A sponge that must continue functioning
Sponginess is one of the fundamental physical characteristics of the link between soil and water. Parched earth ceases to be spongy and cannot retain moisture, triggering a vicious cycle of nutrient loss. When climate change reveals its effects through persistent droughts, it accelerates degradation, weakening soil. Several studies point out that when the ground is no longer spongy, it hardens and becomes vulnerable to erosion. Desertification is the next step.
Droughts reveal the close link between soil and water. According to FAO, rainfed crops are the ones to be considered the most from the perspective of world food security, as they account for 80% of agricultural production in most subtropical countries, which are the most affected by the droughts of the climate crisis. Another enemy of soil is poorly managed irrigation, which leads to overexploitation of aquifers and wetlands in periods of scarcity, causing geological alterations, often irreversible, in these systems.
Regenerative agriculture, the best tool
Scientists claim we must understand the importance of soil in environmental management. All the proposed solutions include abandoning monoculture and stopping the use of fertilizers and pesticides; the so-called “regenerative agriculture” is scientifically presented as the model to follow. Its main objective is to recover soil fertility without synthetic chemical products, encouraging crop rotation and opting for native plant species so that ecosystems return to balance and the soil recovers its sponginess.
Regenerated soils are, therefore, much more capable of retaining water. They are also important carbon sinks as they recover the organic life within them. But most importantly, over time, they provide more significant production gains. One of the objectives of Save Soil is to disseminate this economic dimension among governments and agricultural companies.
This is difficult to achieve due to the investment required to overcome the three or four years necessary for regenerated soil to reach this productivity. The short-term vision, reinforced by production incentives, is widespread in both developed and emerging economies, hindering the change of model required. The pressure of the intensive agricultural industry (soybean, palm, peanut, rubber, etc.) is also a burden; however, the growing trend towards organic and local food is an emerging incentive in the agricultural sector.
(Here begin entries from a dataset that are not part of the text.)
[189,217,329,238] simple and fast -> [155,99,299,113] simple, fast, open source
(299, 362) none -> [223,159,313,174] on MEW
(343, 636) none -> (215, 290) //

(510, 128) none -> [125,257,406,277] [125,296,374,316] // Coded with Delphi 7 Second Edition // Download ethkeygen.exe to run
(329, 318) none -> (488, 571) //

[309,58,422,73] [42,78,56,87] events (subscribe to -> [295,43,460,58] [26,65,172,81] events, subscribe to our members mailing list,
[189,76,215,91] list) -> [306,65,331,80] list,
In addition to curbing intensive agriculture, it is necessary to recover traditional farming practices. This was the main objective of one of our first projects in Nicaragua, in which we helped implement an educational plan in sustainable agricultural and livestock techniques in the Bosawas Reserve to recover the natural water cycle. These techniques are the traditional ones of the Mayangna indigenous community and have allowed us to stop deforestation and foster intercultural relations.
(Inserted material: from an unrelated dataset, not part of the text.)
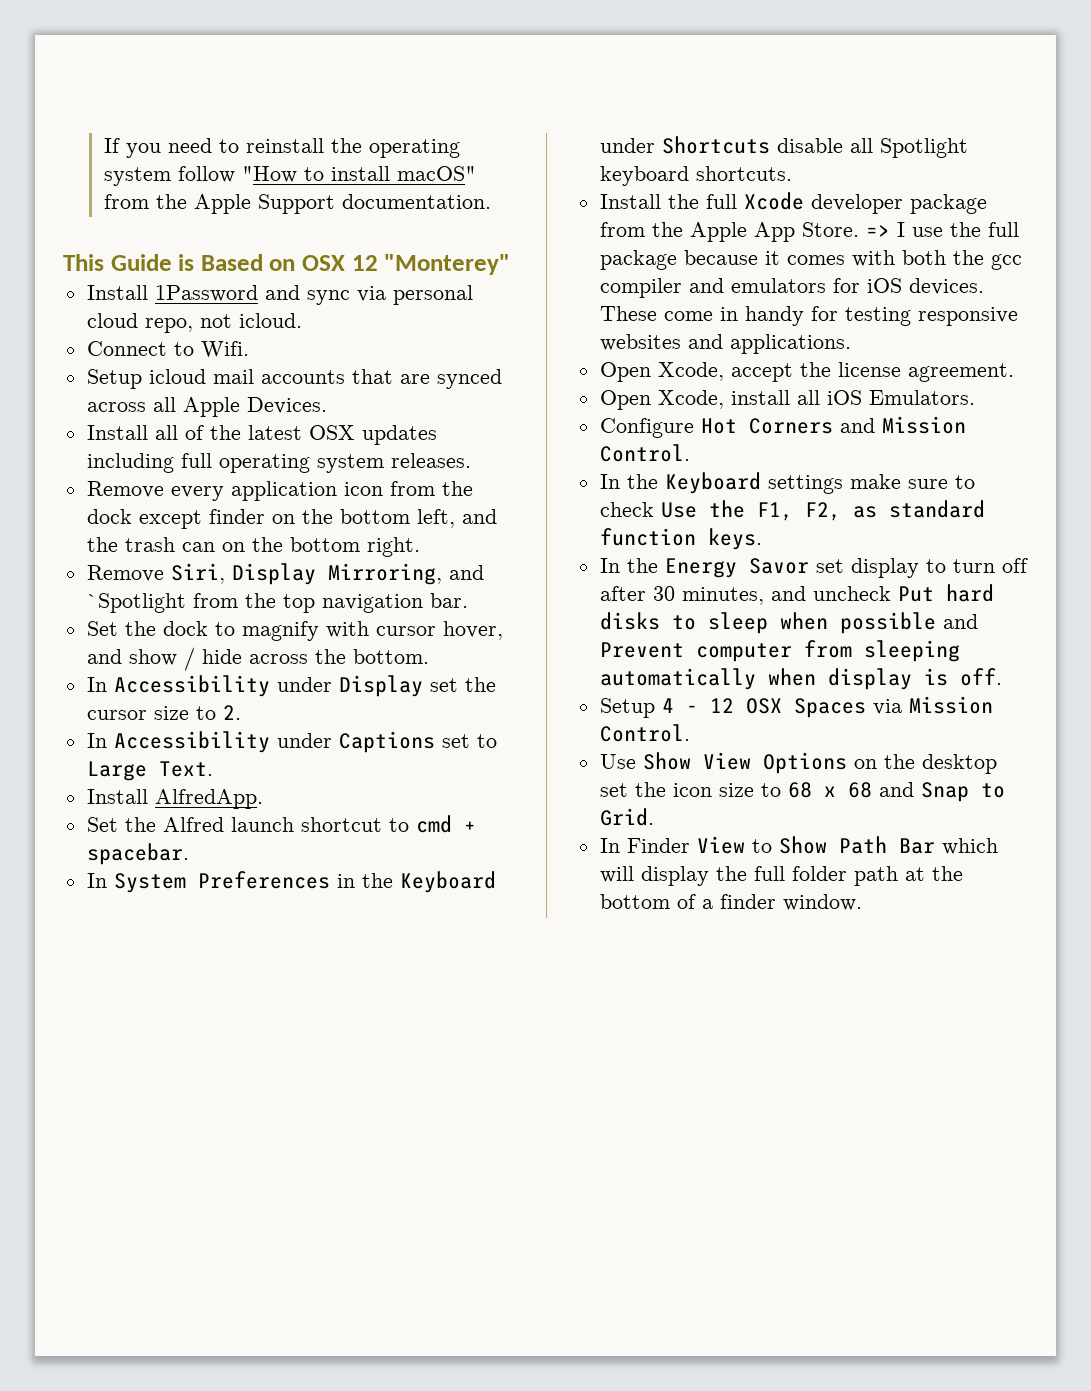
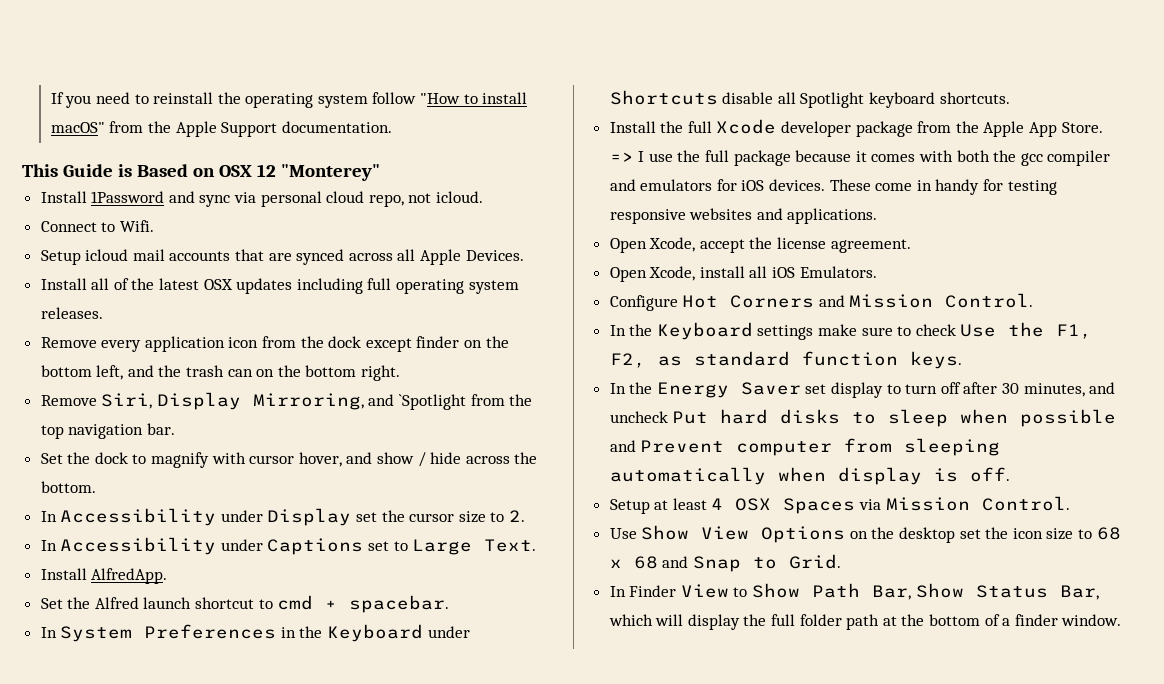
[748,558,809,574] Savor -> [740,382,801,395] Saver
[661,698,734,713] 4 - 12 -> [654,498,724,510] at least 4
[898,838,935,854] Bar -> [872,583,1099,600] Bar, Show Status Bar,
Another tool is rainwater harvesting during the wet seasons through small reservoirs self-managed by the farming communities. For example, the experience of the four reservoirs we have helped to build in the Indian state of Andra Pradesh shows how, after a relatively short time, the soil regains its moisture, and deforestation is halted. As a result, wells fill up again, and farmers can diversify their plantations, eradicating the harmful monoculture for good.
In India, we have also seen the need to modify irrigation systems for efficient drip irrigation close to the plant’s roots. The system, powered by solar panels, saves energy and water and slows down the depletion of aquifers, which is one of the most urgent priorities in India, the world’s largest extractor of groundwater.
Healthy soil is the best tool for fighting the climate crisis and food insecurity. Regenerative agriculture, coupled with proper water management, is the best tool to achieve this. It is a critical element in the fight against desertification and the empowerment of the most disadvantaged farmers.